▶ Task prompt: Pictures in the data should be dropped; transcribe exactly the lines from the one that has "reset to finish" through the one that has "parameter AddressRange = 32'd96;".

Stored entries
***

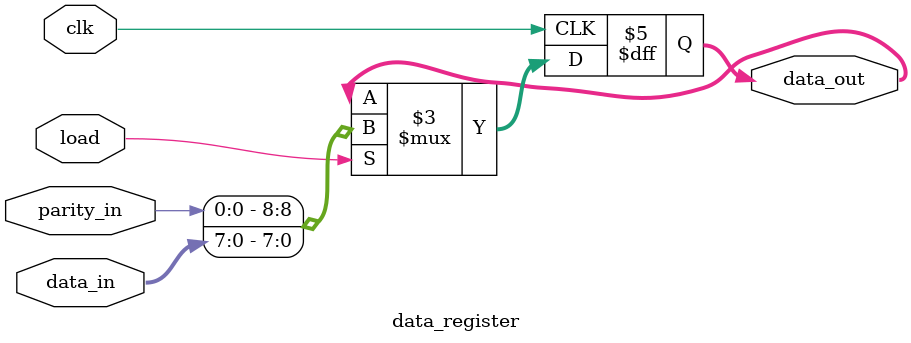
<source format=sv>
module pl_reg_parity #(
    parameter W = 8
)(
    input  wire        clk,
    input  wire        load,
    input  wire [W-1:0] data_in,
    output reg  [W:0]   data_out
);

    wire parity_bit;
    
    // 奇偶校验计算子模块
    parity_calculator #(
        .WIDTH(W)
    ) parity_calc_inst (
        .data_in   (data_in),
        .parity_out(parity_bit)
    );
    
    // 数据寄存子模块
    data_register #(
        .WIDTH(W)
    ) data_reg_inst (
        .clk      (clk),
        .load     (load),
        .data_in  (data_in),
        .parity_in(parity_bit),
        .data_out (data_out)
    );
    
endmodule

//SystemVerilog IEEE 1364-2005
module parity_calculator #(
    parameter WIDTH = 8
)(
    input  wire [WIDTH-1:0] data_in,
    output wire             parity_out
);

    // 奇偶校验位查找表
    reg [1:0] parity_lut[0:255];
    integer i;
    
    // 初始化查找表
    initial begin
        for (i = 0; i < 256; i = i + 1) begin
            parity_lut[i] = ^i;
        end
    end
    
    // 根据数据宽度选择奇偶校验计算方法
    generate
        if (WIDTH == 8) begin: use_lut
            assign parity_out = parity_lut[data_in];
        end else begin: use_xor
            assign parity_out = ^data_in;
        end
    endgenerate
    
endmodule

//SystemVerilog IEEE 1364-2005
module data_register #(
    parameter WIDTH = 8
)(
    input  wire                clk,
    input  wire                load,
    input  wire [WIDTH-1:0]    data_in,
    input  wire                parity_in,
    output reg  [WIDTH:0]      data_out
);

    // 数据和奇偶校验位寄存
    always @(posedge clk) begin
        if (load) begin
            data_out <= {parity_in, data_in};
        end
    end
    
endmodule
</source>
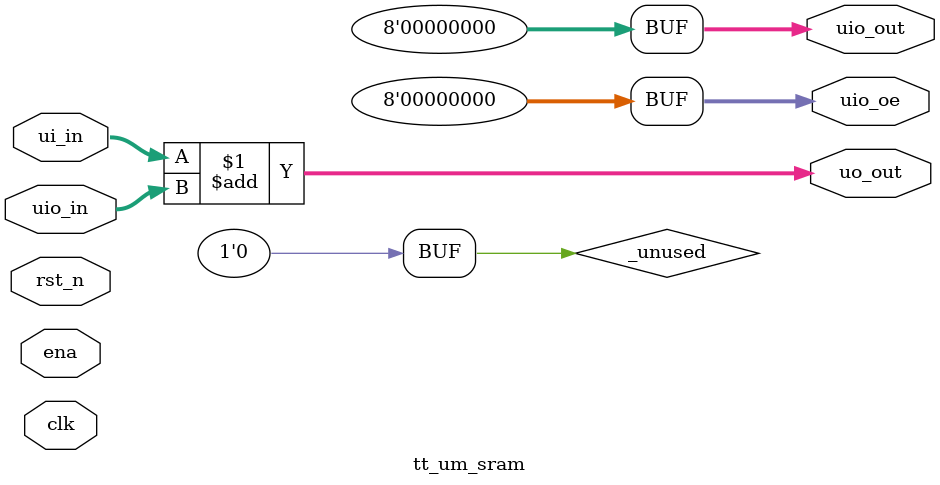
<source format=v>
/*
 * Copyright (c) 2024 Your Name
 * SPDX-License-Identifier: Apache-2.0
 */

`default_nettype none

module tt_um_sram (
    input  wire [7:0] ui_in,    // Dedicated inputs
    output wire [7:0] uo_out,   // Dedicated outputs
    input  wire [7:0] uio_in,   // IOs: Input path
    output wire [7:0] uio_out,  // IOs: Output path
    output wire [7:0] uio_oe,   // IOs: Enable path (active high: 0=input, 1=output)
    input  wire       ena,      // always 1 when the design is powered, so you can ignore it
    input  wire       clk,      // clock
    input  wire       rst_n     // reset_n - low to reset
);

  // All output pins must be assigned. If not used, assign to 0.
  assign uo_out  = ui_in + uio_in;  // Example: ou_out is the sum of ui_in and uio_in
  assign uio_out = 0;
  assign uio_oe  = 0;


// Setup data for RAM Module

  wire [7:0] RAM_A; // Address Lines
  wire [7:0] RAM_D; // Data Lines
  wire [7:0] RAM_O; // Output Lines
  wire CS_n;
  wire WE_n;

  // ... instanciate ram module


  // Setup for the DM7404 Hex Inverting Gates
  wire [7:0] INV_O; // output lines of inverter

  hex_inverter inverter_array( .A(RAM_O), .Y(INV_O) );

  // Setup for Octal Bus Transceiver

  // Note: Not sure about the BUS inputs but for now making var
  wire [7:0] BT_B;
  wire CE;
  wire AtoB;

  bus_transceiver inverter_to_bus ( .OE_n(CE), .DIR(AtoB), .A(INV_O), .B(BT_B));

  // Not complete

  // List all unused inputs to prevent warnings
  wire _unused = &{ena, clk, rst_n, 1'b0};


  

endmodule

</source>
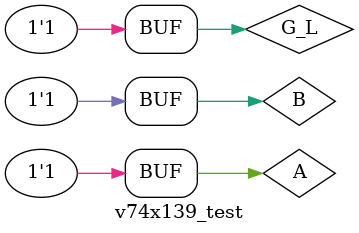
<source format=v>
`timescale 1ns / 1ps


module v74x139_test;

	// Inputs
	reg G_L;
	reg A;
	reg B;

	// Outputs
	wire [3:0] Y_L;

	// Instantiate the Unit Under Test (UUT)
	v74x139h_a uut (
		.G_L(G_L), 
		.A(A), 
		.B(B), 
		.Y_L(Y_L)
	);

	initial begin
		// Initialize Inputs
		G_L = 0;
		A = 0;
		B = 0;

		// Wait 100 ns for global reset to finish
		#100;
        
		// Add stimulus here
		G_L = 0;
		A = 1;
		B = 0;
		
		#100 G_L = 0; A = 0; B = 1;
		#100 G_L = 0; A = 1; B = 1;
		
		#100 G_L = 1; A = 0; B = 0;
		#100 G_L = 1; A = 0; B = 1;
		#100 G_L = 1; A = 1; B = 0;
		#100 G_L = 1; A = 1; B = 1;
		
	end
      
endmodule


</source>
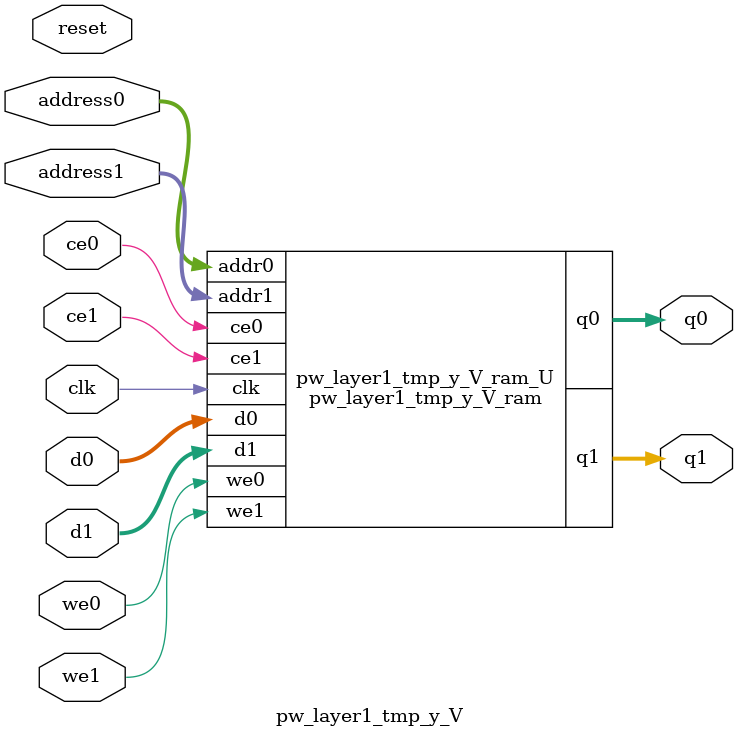
<source format=v>
`timescale 1 ns / 1 ps
module pw_layer1_tmp_y_V_ram (addr0, ce0, d0, we0, q0, addr1, ce1, d1, we1, q1,  clk);

parameter DWIDTH = 32;
parameter AWIDTH = 7;
parameter MEM_SIZE = 96;

input[AWIDTH-1:0] addr0;
input ce0;
input[DWIDTH-1:0] d0;
input we0;
output reg[DWIDTH-1:0] q0;
input[AWIDTH-1:0] addr1;
input ce1;
input[DWIDTH-1:0] d1;
input we1;
output reg[DWIDTH-1:0] q1;
input clk;

(* ram_style = "block" *)reg [DWIDTH-1:0] ram[0:MEM_SIZE-1];




always @(posedge clk)  
begin 
    if (ce0) begin
        if (we0) 
            ram[addr0] <= d0; 
        q0 <= ram[addr0];
    end
end


always @(posedge clk)  
begin 
    if (ce1) begin
        if (we1) 
            ram[addr1] <= d1; 
        q1 <= ram[addr1];
    end
end


endmodule

`timescale 1 ns / 1 ps
module pw_layer1_tmp_y_V(
    reset,
    clk,
    address0,
    ce0,
    we0,
    d0,
    q0,
    address1,
    ce1,
    we1,
    d1,
    q1);

parameter DataWidth = 32'd32;
parameter AddressRange = 32'd96;
parameter AddressWidth = 32'd7;
input reset;
input clk;
input[AddressWidth - 1:0] address0;
input ce0;
input we0;
input[DataWidth - 1:0] d0;
output[DataWidth - 1:0] q0;
input[AddressWidth - 1:0] address1;
input ce1;
input we1;
input[DataWidth - 1:0] d1;
output[DataWidth - 1:0] q1;



pw_layer1_tmp_y_V_ram pw_layer1_tmp_y_V_ram_U(
    .clk( clk ),
    .addr0( address0 ),
    .ce0( ce0 ),
    .we0( we0 ),
    .d0( d0 ),
    .q0( q0 ),
    .addr1( address1 ),
    .ce1( ce1 ),
    .we1( we1 ),
    .d1( d1 ),
    .q1( q1 ));

endmodule


</source>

***

▶ Task response:
		// Wait 100 ns for global reset to finish
		#100;
        
		// Add stimulus here
		G_L = 0;
		A = 1;
		B = 0;
		
		#100 G_L = 0; A = 0; B = 1;
		#100 G_L = 0; A = 1; B = 1;
		
		#100 G_L = 1; A = 0; B = 0;
		#100 G_L = 1; A = 0; B = 1;
		#100 G_L = 1; A = 1; B = 0;
		#100 G_L = 1; A = 1; B = 1;
		
	end
      
endmodule


</source>
<source format=v>
`timescale 1 ns / 1 ps
module pw_layer1_tmp_y_V_ram (addr0, ce0, d0, we0, q0, addr1, ce1, d1, we1, q1,  clk);

parameter DWIDTH = 32;
parameter AWIDTH = 7;
parameter MEM_SIZE = 96;

input[AWIDTH-1:0] addr0;
input ce0;
input[DWIDTH-1:0] d0;
input we0;
output reg[DWIDTH-1:0] q0;
input[AWIDTH-1:0] addr1;
input ce1;
input[DWIDTH-1:0] d1;
input we1;
output reg[DWIDTH-1:0] q1;
input clk;

(* ram_style = "block" *)reg [DWIDTH-1:0] ram[0:MEM_SIZE-1];




always @(posedge clk)  
begin 
    if (ce0) begin
        if (we0) 
            ram[addr0] <= d0; 
        q0 <= ram[addr0];
    end
end


always @(posedge clk)  
begin 
    if (ce1) begin
        if (we1) 
            ram[addr1] <= d1; 
        q1 <= ram[addr1];
    end
end


endmodule

`timescale 1 ns / 1 ps
module pw_layer1_tmp_y_V(
    reset,
    clk,
    address0,
    ce0,
    we0,
    d0,
    q0,
    address1,
    ce1,
    we1,
    d1,
    q1);

parameter DataWidth = 32'd32;
parameter AddressRange = 32'd96;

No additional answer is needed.